Cairo: Egypt will sign by the end of October the commercial and operational agreements needed to build a $1.6 billion (Dh5.9 billion) project linking the power grids of the country with Saudi Arabia, its electricity minister, Ahmad Emam, said.
The two parties have already reviewed the technical terms of the project and agreed to sign the agreements by the end of next month, Imam said in a statement posted on the ministry website Saturday.
The power grid, which is expected to start operations in 2016, aims to exchange 3,000 megawatts of electricity between the two power-hungry countries through direct-current electrical lines.
It has been repeatedly delayed due to the political upheaval in Egypt, despite the North African country’s desire to push the project forward, according to people aware of the situation.
Power lines will be extended by 820 kilometres in Saudi Arabia and 480 kilometres in Egypt. Saudi Electricity Co, the largest listed utility among the Gulf Arab states, and Egyptian Electricity Holding Co will each finance, own and operate parts of a 20-kilometre undersea cable in their respective countries.
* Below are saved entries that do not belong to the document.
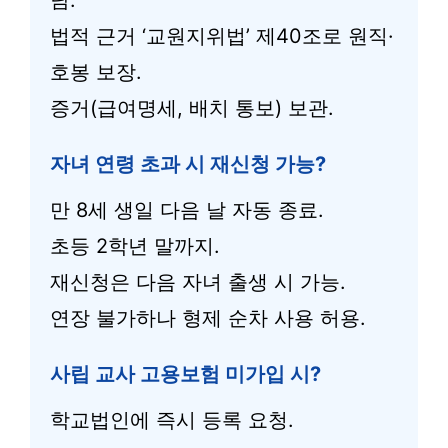
담.
법적 근거 ‘교원지위법’ 제40조로 원직·
호봉 보장.
증거(급여명세, 배치 통보) 보관.
자녀 연령 초과 시 재신청 가능?
만 8세 생일 다음 날 자동 종료.
초등 2학년 말까지.
재신청은 다음 자녀 출생 시 가능.
연장 불가하나 형제 순차 사용 허용.
사립 교사 고용보험 미가입 시?
학교법인에 즉시 등록 요청.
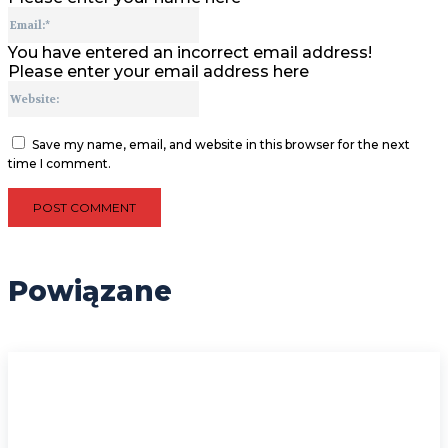
Email:*
You have entered an incorrect email address!
Please enter your email address here
Website:
Save my name, email, and website in this browser for the next
time I comment.
Powiązane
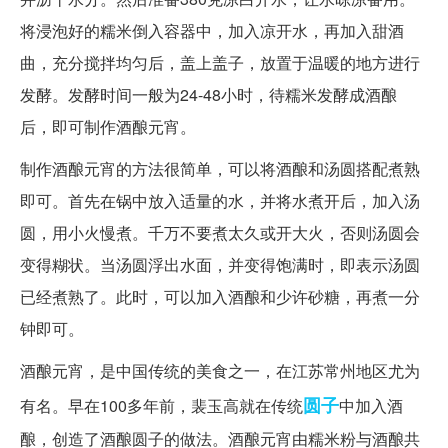
将浸泡好的糯米倒入容器中，加入凉开水，再加入甜酒
曲，充分搅拌均匀后，盖上盖子，放置于温暖的地方进行
发酵。发酵时间一般为24-48小时，待糯米发酵成酒酿
后，即可制作酒酿元宵。
制作酒酿元宵的方法很简单，可以将酒酿和汤圆搭配煮熟
即可。首先在锅中放入适量的水，并将水煮开后，加入汤
圆，用小火慢煮。千万不要煮太久或开大火，否则汤圆会
变得糊状。当汤圆浮出水面，并变得饱满时，即表示汤圆
已经煮熟了。此时，可以加入酒酿和少许砂糖，再煮一分
钟即可。
酒酿元宵，是中国传统的美食之一，在江苏常州地区尤为
圆子
有名。早在100多年前，裴玉高就在传统
中加入酒
酿，创造了酒酿圆子的做法。酒酿元宵由糯米粉与酒酿共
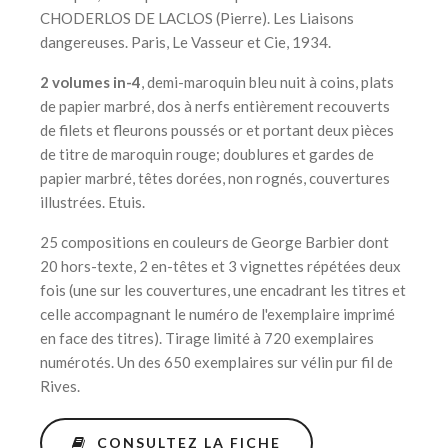
CHODERLOS DE LACLOS (Pierre). Les Liaisons
dangereuses. Paris, Le Vasseur et Cie, 1934.
2 volumes in-4
, demi-maroquin bleu nuit à coins, plats
de papier marbré, dos à nerfs entièrement recouverts
de filets et fleurons poussés or et portant deux pièces
de titre de maroquin rouge; doublures et gardes de
papier marbré, têtes dorées, non rognés, couvertures
illustrées. Etuis.
25 compositions en couleurs de George Barbier dont
20 hors-texte, 2 en-têtes et 3 vignettes répétées deux
fois (une sur les couvertures, une encadrant les titres et
celle accompagnant le numéro de l'exemplaire imprimé
en face des titres). Tirage limité à 720 exemplaires
numérotés. Un des 650 exemplaires sur vélin pur fil de
Rives.
CONSULTEZ LA FICHE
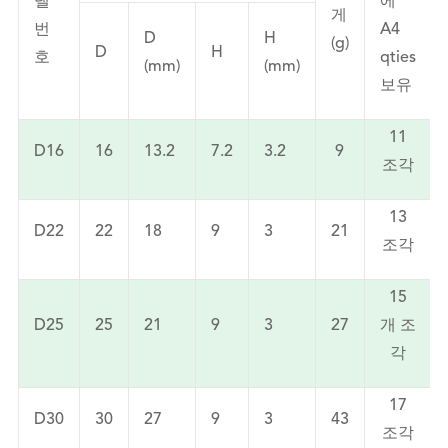
델
에
게
번
A4
D
H
(g)
D
H
호
qties
(mm)
(mm)
보유
11
D16
16
13.2
7.2
3.2
9
조각
13
D22
22
18
9
3
21
조각
15
D25
25
21
9
3
27
개 조
각
17
D30
30
27
9
3
43
조각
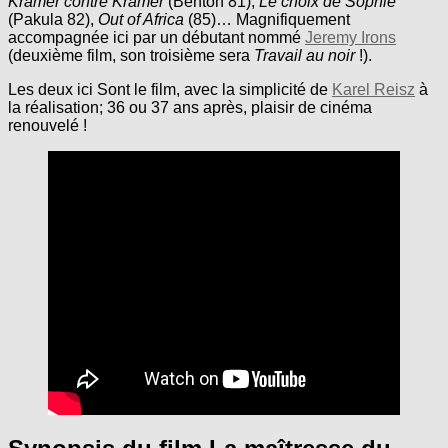
Kramer contre Kramer
(Benton 81),
Le choix de Sophie
(Pakula 82),
Out of Africa
(85)… Magnifiquement
accompagnée ici par un débutant nommé
Jeremy Irons
(deuxième film, son troisième sera
Travail au noir
!).
Les deux ici Sont le film, avec la simplicité de
Karel Reisz
à
la réalisation; 36 ou 37 ans après, plaisir de cinéma
renouvelé !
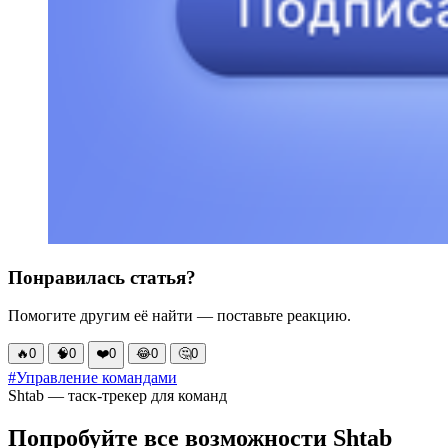
Понравилась статья?
Помогите другим её найти — поставьте реакцию.
🔥
0
🧠
0
❤️
0
😂
0
🤔
0
#Управление командами
Shtab — таск-трекер для команд
Попробуйте все возможности Shtab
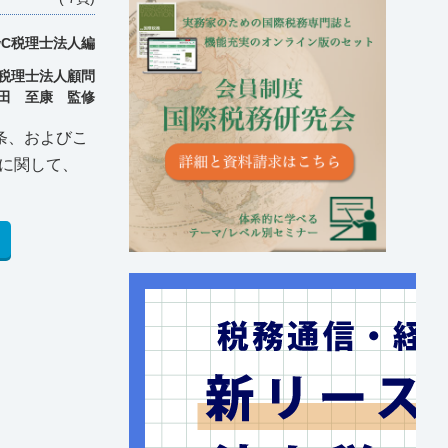
wC税理士法人編
C税理士法人顧問
田 至康 監修
条、およびこ
に関して、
Egypt plans to send Saudi Arabia electricity through the connection in the afternoons and the kingdom will send electricity to Egypt in the evenings, taking advantage of the difference in the countries’ peak usage hours.
Saudi Arabia, the Middle East’s biggest economy, has seen its power requirements rise rapidly in recent years as its population grew and the government spent oil revenues on new industries and infrastructure to diversify the local economy away from hydrocarbons.
The kingdom needs to invest 500 billion Saudi riyals ($133.3 billion) in electricity generation and distribution over the next 10 years to meet the growing demand. It is also studying a plan to export electricity to European markets during the winter when the kingdom’s power demands are low, and import it during the summers when the country has peak load.